The problem came to light at Exeter in 2016, when it became public that a teacher had been forced to resign several years earlier after admitting to sexual misconduct with students as far back as the 1970s. Revelations of misconduct by other teachers followed in quick succession, and an investigation by a law firm in 2018 examined 28 allegations — 26 in which students accused faculty of sexual misconduct and two that maintained staff failed to respond appropriately.

The school has committed to a series of reforms and said it fired Kaminski earlier this year after learning about the allegations against him. It first investigated Kaminski in 2016 but said new information came to light this year regarding “newly discovered boundary violations.” The school held off on publicizing his firing at the request of the Exeter police so it could investigate more serious charges.

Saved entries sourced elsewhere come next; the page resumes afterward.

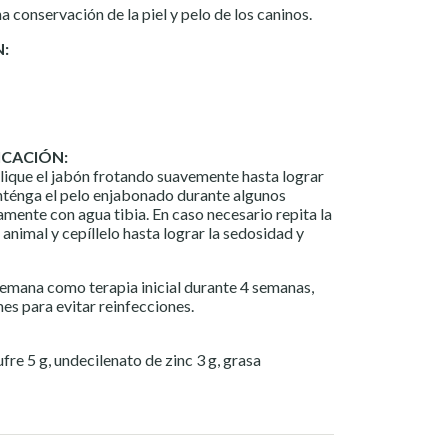
 conservación de la piel y pelo de los caninos.
N:
ICACIÓN:
plique el jabón frotando suavemente hasta lograr
ténga el pelo enjabonado durante algunos
mente con agua tibia. En caso necesario repita la
 animal y cepíllelo hasta lograr la sedosidad y
semana como terapia inicial durante 4 semanas,
es para evitar reinfecciones.
fre 5 g, undecilenato de zinc 3 g, grasa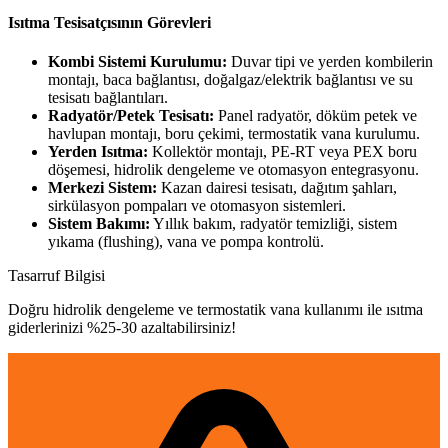
Isıtma Tesisatçısının Görevleri
Kombi Sistemi Kurulumu:
Duvar tipi ve yerden kombilerin
montajı, baca bağlantısı, doğalgaz/elektrik bağlantısı ve su
tesisatı bağlantıları.
Radyatör/Petek Tesisatı:
Panel radyatör, döküm petek ve
havlupan montajı, boru çekimi, termostatik vana kurulumu.
Yerden Isıtma:
Kollektör montajı, PE-RT veya PEX boru
döşemesi, hidrolik dengeleme ve otomasyon entegrasyonu.
Merkezi Sistem:
Kazan dairesi tesisatı, dağıtım şahları,
sirkülasyon pompaları ve otomasyon sistemleri.
Sistem Bakımı:
Yıllık bakım, radyatör temizliği, sistem
yıkama (flushing), vana ve pompa kontrolü.
Tasarruf Bilgisi
Doğru hidrolik dengeleme ve termostatik vana kullanımı ile ısıtma
giderlerinizi %25-30 azaltabilirsiniz!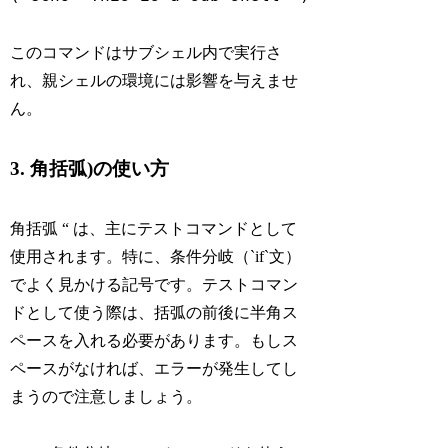
このコマンドはサブシェル内で実行さ
れ、親シェルの環境には影響を与えませ
ん。
3. 角括弧)の使い方
角括弧 “ は、主にテストコマンドとして
使用されます。特に、条件分岐（`if`文）
でよく見かける記号です。テストコマン
ドとして使う際は、括弧の前後に半角ス
ペースを入れる必要があります。もしス
ペースがなければ、エラーが発生してし
まうので注意しましょう。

“We know that the impact of sexual abuse is especially traumatic when a student is harmed by an adult whom they had every reason to believe they could trust,” the school’s principal, William Rawson, said in a letter sent to the school community Monday. “We recognize and regret the secondary harm this communication will cause for some of our community members, but it is important that our community is aware of this development.”

California
Remains of woman found 15 years after her murder

AUBURN, Calif. (AP) — Fifteen years after a California woman disappeared and 13 years after a man was convicted of her murder, authorities said Monday that they have found her body.

Christie Wilson, 27, was last seen in the parking lot of the Thunder Valley Casino northeast of Sacramento.

Wilson had been gambling with Mario Flavio Garcia at the casino and surveillance video showed the pair walking toward the exit in the early morning hours of Oct. 5, 2005.

Placer County sheriff’s detectives arrested Garcia after they found hair and blood spots with Wilson’s DNA in his car.

Garcia was convicted in 2007 of first-degree murder and sentenced to 59 years to life in prison.

Last week investigators returned to Garcia’s former home in Auburn and conducted a new search, according to a statement Monday from the Placer County Sheriff’s Office

“They scanned the four-and-a-half-acre lot using Ground Penetrating Radar technology and identified several areas of interest,” the statement said. “Detectives and investigators searching one of those areas located and recovered skeletal remains which were brought to the Placer County Morgue for examination. Dental records have confirmed the remains found on the property, formerly owned by Garcia, are those of Christie Wilson.”

Wilson’s mother, Debbie Boyd, said the announcement marked “a day of peace” for the family.

“It’s a peace we haven’t had, and we are so happy to finally be able to close this chapter of torment and be able to move forward with great thanksgiving,” Boyd said at a Monday news conference.

Garcia, now 67, is serving his sentence at the R.J. Donovan Correctional Facility near San Diego, according to the Sacramento Bee.